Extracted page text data
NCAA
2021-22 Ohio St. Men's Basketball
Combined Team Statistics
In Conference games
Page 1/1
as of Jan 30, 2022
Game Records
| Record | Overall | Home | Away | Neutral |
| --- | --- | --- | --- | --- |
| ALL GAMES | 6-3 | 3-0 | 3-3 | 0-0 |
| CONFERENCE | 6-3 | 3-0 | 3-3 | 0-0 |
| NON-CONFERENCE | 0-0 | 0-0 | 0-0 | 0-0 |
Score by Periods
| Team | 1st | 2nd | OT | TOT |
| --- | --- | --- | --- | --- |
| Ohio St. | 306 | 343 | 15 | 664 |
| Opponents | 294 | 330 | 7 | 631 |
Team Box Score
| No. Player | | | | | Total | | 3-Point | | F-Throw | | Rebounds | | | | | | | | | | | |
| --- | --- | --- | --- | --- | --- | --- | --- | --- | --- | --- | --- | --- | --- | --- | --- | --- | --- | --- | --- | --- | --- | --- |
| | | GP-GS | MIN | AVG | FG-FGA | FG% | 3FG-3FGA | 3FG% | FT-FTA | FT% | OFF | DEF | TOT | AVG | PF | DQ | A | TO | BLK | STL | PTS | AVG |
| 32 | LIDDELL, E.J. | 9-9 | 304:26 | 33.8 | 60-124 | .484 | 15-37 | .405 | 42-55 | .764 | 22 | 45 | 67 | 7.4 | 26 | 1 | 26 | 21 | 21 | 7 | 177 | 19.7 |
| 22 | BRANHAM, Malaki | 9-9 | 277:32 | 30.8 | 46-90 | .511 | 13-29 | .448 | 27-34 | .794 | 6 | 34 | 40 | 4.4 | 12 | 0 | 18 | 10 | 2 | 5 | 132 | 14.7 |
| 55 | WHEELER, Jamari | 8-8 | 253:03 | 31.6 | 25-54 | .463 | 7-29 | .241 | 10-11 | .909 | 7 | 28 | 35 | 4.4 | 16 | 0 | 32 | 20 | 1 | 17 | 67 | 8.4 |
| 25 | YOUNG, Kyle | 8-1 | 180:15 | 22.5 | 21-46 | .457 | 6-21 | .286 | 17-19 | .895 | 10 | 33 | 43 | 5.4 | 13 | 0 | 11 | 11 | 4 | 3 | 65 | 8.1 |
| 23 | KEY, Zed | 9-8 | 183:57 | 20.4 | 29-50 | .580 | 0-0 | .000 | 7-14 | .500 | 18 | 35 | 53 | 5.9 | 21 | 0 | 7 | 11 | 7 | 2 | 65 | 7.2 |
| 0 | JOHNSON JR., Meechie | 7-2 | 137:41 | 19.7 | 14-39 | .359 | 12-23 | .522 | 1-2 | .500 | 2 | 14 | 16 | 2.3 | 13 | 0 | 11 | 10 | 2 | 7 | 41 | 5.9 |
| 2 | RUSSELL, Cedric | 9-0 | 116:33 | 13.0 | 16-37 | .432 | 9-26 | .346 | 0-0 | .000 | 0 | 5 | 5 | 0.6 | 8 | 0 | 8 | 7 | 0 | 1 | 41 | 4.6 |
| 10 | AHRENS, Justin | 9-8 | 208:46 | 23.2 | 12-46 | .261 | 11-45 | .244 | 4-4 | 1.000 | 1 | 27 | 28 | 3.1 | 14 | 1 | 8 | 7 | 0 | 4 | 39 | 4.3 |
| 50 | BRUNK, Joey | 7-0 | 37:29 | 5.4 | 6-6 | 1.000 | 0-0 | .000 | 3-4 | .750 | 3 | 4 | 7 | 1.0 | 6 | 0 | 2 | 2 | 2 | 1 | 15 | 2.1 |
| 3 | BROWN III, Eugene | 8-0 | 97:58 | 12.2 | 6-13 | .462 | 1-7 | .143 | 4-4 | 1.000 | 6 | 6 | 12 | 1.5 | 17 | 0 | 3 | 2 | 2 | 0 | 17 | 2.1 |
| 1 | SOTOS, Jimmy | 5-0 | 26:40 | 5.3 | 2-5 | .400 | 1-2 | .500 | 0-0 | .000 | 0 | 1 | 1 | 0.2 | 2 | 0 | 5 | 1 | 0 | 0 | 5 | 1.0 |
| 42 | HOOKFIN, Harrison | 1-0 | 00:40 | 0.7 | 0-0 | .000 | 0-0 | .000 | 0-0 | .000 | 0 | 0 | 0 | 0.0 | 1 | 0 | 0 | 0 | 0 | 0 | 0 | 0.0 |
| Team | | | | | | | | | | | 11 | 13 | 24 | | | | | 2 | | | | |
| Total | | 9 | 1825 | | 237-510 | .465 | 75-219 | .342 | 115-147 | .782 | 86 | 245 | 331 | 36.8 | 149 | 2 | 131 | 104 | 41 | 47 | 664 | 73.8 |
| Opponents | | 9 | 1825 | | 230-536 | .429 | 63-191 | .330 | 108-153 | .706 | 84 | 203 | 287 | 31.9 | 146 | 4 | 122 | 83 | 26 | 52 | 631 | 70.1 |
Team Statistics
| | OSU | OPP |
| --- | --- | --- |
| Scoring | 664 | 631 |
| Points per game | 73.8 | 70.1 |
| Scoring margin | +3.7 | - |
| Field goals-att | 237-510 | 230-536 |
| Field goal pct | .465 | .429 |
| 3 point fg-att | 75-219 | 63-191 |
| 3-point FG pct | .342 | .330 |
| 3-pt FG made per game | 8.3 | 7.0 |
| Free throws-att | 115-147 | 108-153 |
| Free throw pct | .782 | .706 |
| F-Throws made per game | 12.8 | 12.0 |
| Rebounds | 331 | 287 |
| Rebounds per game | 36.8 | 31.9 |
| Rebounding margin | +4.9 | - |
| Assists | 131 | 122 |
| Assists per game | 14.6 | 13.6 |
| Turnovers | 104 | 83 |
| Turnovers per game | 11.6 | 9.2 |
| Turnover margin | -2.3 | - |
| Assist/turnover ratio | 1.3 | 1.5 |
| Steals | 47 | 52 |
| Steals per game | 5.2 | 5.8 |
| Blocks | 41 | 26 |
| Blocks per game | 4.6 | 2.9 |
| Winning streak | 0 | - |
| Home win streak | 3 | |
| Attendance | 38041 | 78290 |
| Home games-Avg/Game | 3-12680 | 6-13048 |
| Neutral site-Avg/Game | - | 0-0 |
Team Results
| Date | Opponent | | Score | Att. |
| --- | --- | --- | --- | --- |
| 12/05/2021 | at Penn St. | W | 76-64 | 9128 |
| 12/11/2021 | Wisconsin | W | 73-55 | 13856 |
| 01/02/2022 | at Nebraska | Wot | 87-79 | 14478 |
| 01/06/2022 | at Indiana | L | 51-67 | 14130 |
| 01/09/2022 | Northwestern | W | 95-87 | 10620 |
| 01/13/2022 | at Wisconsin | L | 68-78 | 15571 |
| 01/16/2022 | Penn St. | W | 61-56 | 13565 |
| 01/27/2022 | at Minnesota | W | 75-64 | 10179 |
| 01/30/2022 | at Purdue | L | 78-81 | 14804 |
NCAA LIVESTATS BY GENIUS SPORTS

- [TO DO] Copy each entry exactly, leaving every line as it is.

- [OUTPUT OF THE TASK]
NCAA
2021-22 Ohio St. Men's Basketball
Combined Team Statistics
In Conference games
Page 1/1
as of Jan 30, 2022
Game Records
| Record | Overall | Home | Away | Neutral |
| --- | --- | --- | --- | --- |
| ALL GAMES | 6-3 | 3-0 | 3-3 | 0-0 |
| CONFERENCE | 6-3 | 3-0 | 3-3 | 0-0 |
| NON-CONFERENCE | 0-0 | 0-0 | 0-0 | 0-0 |
Score by Periods
| Team | 1st | 2nd | OT | TOT |
| --- | --- | --- | --- | --- |
| Ohio St. | 306 | 343 | 15 | 664 |
| Opponents | 294 | 330 | 7 | 631 |
Team Box Score
| No. Player | | | | | Total | | 3-Point | | F-Throw | | Rebounds | | | | | | | | | | | |
| --- | --- | --- | --- | --- | --- | --- | --- | --- | --- | --- | --- | --- | --- | --- | --- | --- | --- | --- | --- | --- | --- | --- |
| | | GP-GS | MIN | AVG | FG-FGA | FG% | 3FG-3FGA | 3FG% | FT-FTA | FT% | OFF | DEF | TOT | AVG | PF | DQ | A | TO | BLK | STL | PTS | AVG |
| 32 | LIDDELL, E.J. | 9-9 | 304:26 | 33.8 | 60-124 | .484 | 15-37 | .405 | 42-55 | .764 | 22 | 45 | 67 | 7.4 | 26 | 1 | 26 | 21 | 21 | 7 | 177 | 19.7 |
| 22 | BRANHAM, Malaki | 9-9 | 277:32 | 30.8 | 46-90 | .511 | 13-29 | .448 | 27-34 | .794 | 6 | 34 | 40 | 4.4 | 12 | 0 | 18 | 10 | 2 | 5 | 132 | 14.7 |
| 55 | WHEELER, Jamari | 8-8 | 253:03 | 31.6 | 25-54 | .463 | 7-29 | .241 | 10-11 | .909 | 7 | 28 | 35 | 4.4 | 16 | 0 | 32 | 20 | 1 | 17 | 67 | 8.4 |
| 25 | YOUNG, Kyle | 8-1 | 180:15 | 22.5 | 21-46 | .457 | 6-21 | .286 | 17-19 | .895 | 10 | 33 | 43 | 5.4 | 13 | 0 | 11 | 11 | 4 | 3 | 65 | 8.1 |
| 23 | KEY, Zed | 9-8 | 183:57 | 20.4 | 29-50 | .580 | 0-0 | .000 | 7-14 | .500 | 18 | 35 | 53 | 5.9 | 21 | 0 | 7 | 11 | 7 | 2 | 65 | 7.2 |
| 0 | JOHNSON JR., Meechie | 7-2 | 137:41 | 19.7 | 14-39 | .359 | 12-23 | .522 | 1-2 | .500 | 2 | 14 | 16 | 2.3 | 13 | 0 | 11 | 10 | 2 | 7 | 41 | 5.9 |
| 2 | RUSSELL, Cedric | 9-0 | 116:33 | 13.0 | 16-37 | .432 | 9-26 | .346 | 0-0 | .000 | 0 | 5 | 5 | 0.6 | 8 | 0 | 8 | 7 | 0 | 1 | 41 | 4.6 |
| 10 | AHRENS, Justin | 9-8 | 208:46 | 23.2 | 12-46 | .261 | 11-45 | .244 | 4-4 | 1.000 | 1 | 27 | 28 | 3.1 | 14 | 1 | 8 | 7 | 0 | 4 | 39 | 4.3 |
| 50 | BRUNK, Joey | 7-0 | 37:29 | 5.4 | 6-6 | 1.000 | 0-0 | .000 | 3-4 | .750 | 3 | 4 | 7 | 1.0 | 6 | 0 | 2 | 2 | 2 | 1 | 15 | 2.1 |
| 3 | BROWN III, Eugene | 8-0 | 97:58 | 12.2 | 6-13 | .462 | 1-7 | .143 | 4-4 | 1.000 | 6 | 6 | 12 | 1.5 | 17 | 0 | 3 | 2 | 2 | 0 | 17 | 2.1 |
| 1 | SOTOS, Jimmy | 5-0 | 26:40 | 5.3 | 2-5 | .400 | 1-2 | .500 | 0-0 | .000 | 0 | 1 | 1 | 0.2 | 2 | 0 | 5 | 1 | 0 | 0 | 5 | 1.0 |
| 42 | HOOKFIN, Harrison | 1-0 | 00:40 | 0.7 | 0-0 | .000 | 0-0 | .000 | 0-0 | .000 | 0 | 0 | 0 | 0.0 | 1 | 0 | 0 | 0 | 0 | 0 | 0 | 0.0 |
| Team | | | | | | | | | | | 11 | 13 | 24 | | | | | 2 | | | | |
| Total | | 9 | 1825 | | 237-510 | .465 | 75-219 | .342 | 115-147 | .782 | 86 | 245 | 331 | 36.8 | 149 | 2 | 131 | 104 | 41 | 47 | 664 | 73.8 |
| Opponents | | 9 | 1825 | | 230-536 | .429 | 63-191 | .330 | 108-153 | .706 | 84 | 203 | 287 | 31.9 | 146 | 4 | 122 | 83 | 26 | 52 | 631 | 70.1 |
Team Statistics
| | OSU | OPP |
| --- | --- | --- |
| Scoring | 664 | 631 |
| Points per game | 73.8 | 70.1 |
| Scoring margin | +3.7 | - |
| Field goals-att | 237-510 | 230-536 |
| Field goal pct | .465 | .429 |
| 3 point fg-att | 75-219 | 63-191 |
| 3-point FG pct | .342 | .330 |
| 3-pt FG made per game | 8.3 | 7.0 |
| Free throws-att | 115-147 | 108-153 |
| Free throw pct | .782 | .706 |
| F-Throws made per game | 12.8 | 12.0 |
| Rebounds | 331 | 287 |
| Rebounds per game | 36.8 | 31.9 |
| Rebounding margin | +4.9 | - |
| Assists | 131 | 122 |
| Assists per game | 14.6 | 13.6 |
| Turnovers | 104 | 83 |
| Turnovers per game | 11.6 | 9.2 |
| Turnover margin | -2.3 | - |
| Assist/turnover ratio | 1.3 | 1.5 |
| Steals | 47 | 52 |
| Steals per game | 5.2 | 5.8 |
| Blocks | 41 | 26 |
| Blocks per game | 4.6 | 2.9 |
| Winning streak | 0 | - |
| Home win streak | 3 | |
| Attendance | 38041 | 78290 |
| Home games-Avg/Game | 3-12680 | 6-13048 |
| Neutral site-Avg/Game | - | 0-0 |
Team Results
| Date | Opponent | | Score | Att. |
| --- | --- | --- | --- | --- |
| 12/05/2021 | at Penn St. | W | 76-64 | 9128 |
| 12/11/2021 | Wisconsin | W | 73-55 | 13856 |
| 01/02/2022 | at Nebraska | Wot | 87-79 | 14478 |
| 01/06/2022 | at Indiana | L | 51-67 | 14130 |
| 01/09/2022 | Northwestern | W | 95-87 | 10620 |
| 01/13/2022 | at Wisconsin | L | 68-78 | 15571 |
| 01/16/2022 | Penn St. | W | 61-56 | 13565 |
| 01/27/2022 | at Minnesota | W | 75-64 | 10179 |
| 01/30/2022 | at Purdue | L | 78-81 | 14804 |
NCAA LIVESTATS BY GENIUS SPORTS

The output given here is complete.